After photoetching is carried out by using the mask, the part of the strip-shaped auxiliary structure in the cutting channel area of the wafer is parallel to the cutting channel, the part of the strip-shaped auxiliary structure is vertical to the cutting channel, and the length of the strip-shaped auxiliary structure vertical to the cutting channel is smaller than the width of the cutting channel.

It should be noted that, on the mask, the number of the strip-shaped auxiliary structure patterns in the X direction of the CD Bar pattern may be the same as or different from the number of the strip-shaped auxiliary structure patterns in the Y direction of the CD Bar pattern; the lengths of the strip-shaped auxiliary structure patterns around the CD Bar pattern are the same or different, and the widths of the strip-shaped auxiliary structure patterns around the CD Bar pattern are the same or different; the number of the strip-shaped auxiliary structure patterns on each side of the CD Bar pattern is one or more, and the number of the strip-shaped auxiliary structure patterns on each side of the CD Bar pattern can be the same or different; the strip-shaped auxiliary structure patterns may or may not be in contact with each other.
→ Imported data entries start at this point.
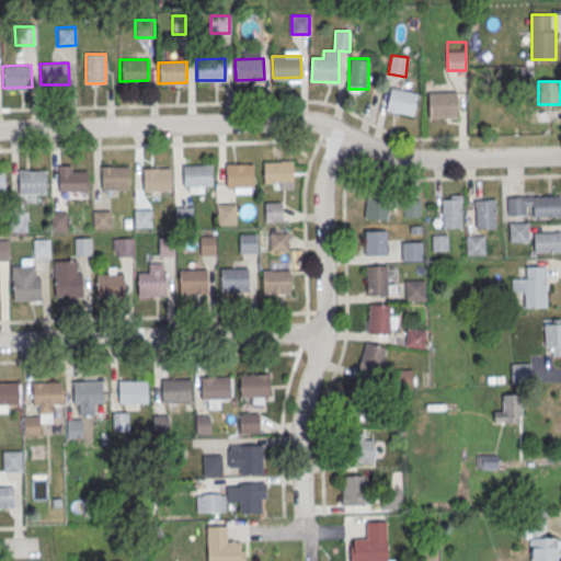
[(413,115),(418,92),(390,88),(386,111),(413,115)]
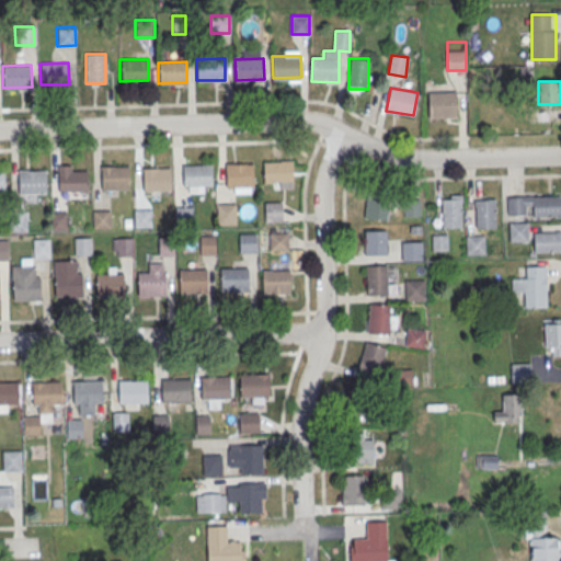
[(457,118),(457,91),(430,91),(430,118),(457,118)]
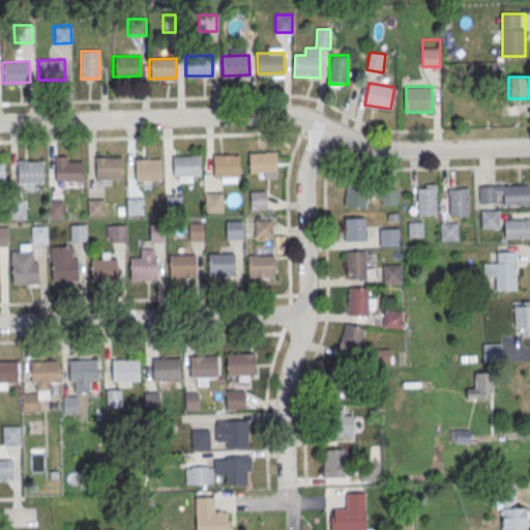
[(248,152),(275,151),(275,172),(249,173),(248,152)]
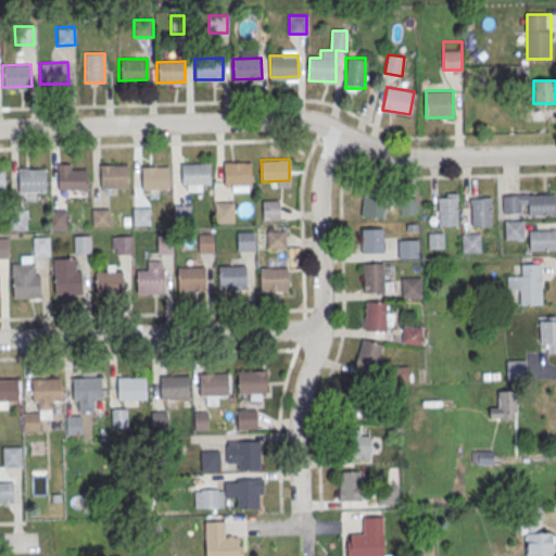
[(181,163),(210,162),(210,185),(182,185),(181,163)]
It should be understood that the above examples are only for clarity of illustration and are not intended to limit the embodiments. Other variations and modifications will be apparent to persons skilled in the art in light of the above description. And are neither required nor exhaustive of all embodiments. And obvious variations or modifications of this invention are intended to be covered by the scope of the invention as expressed herein.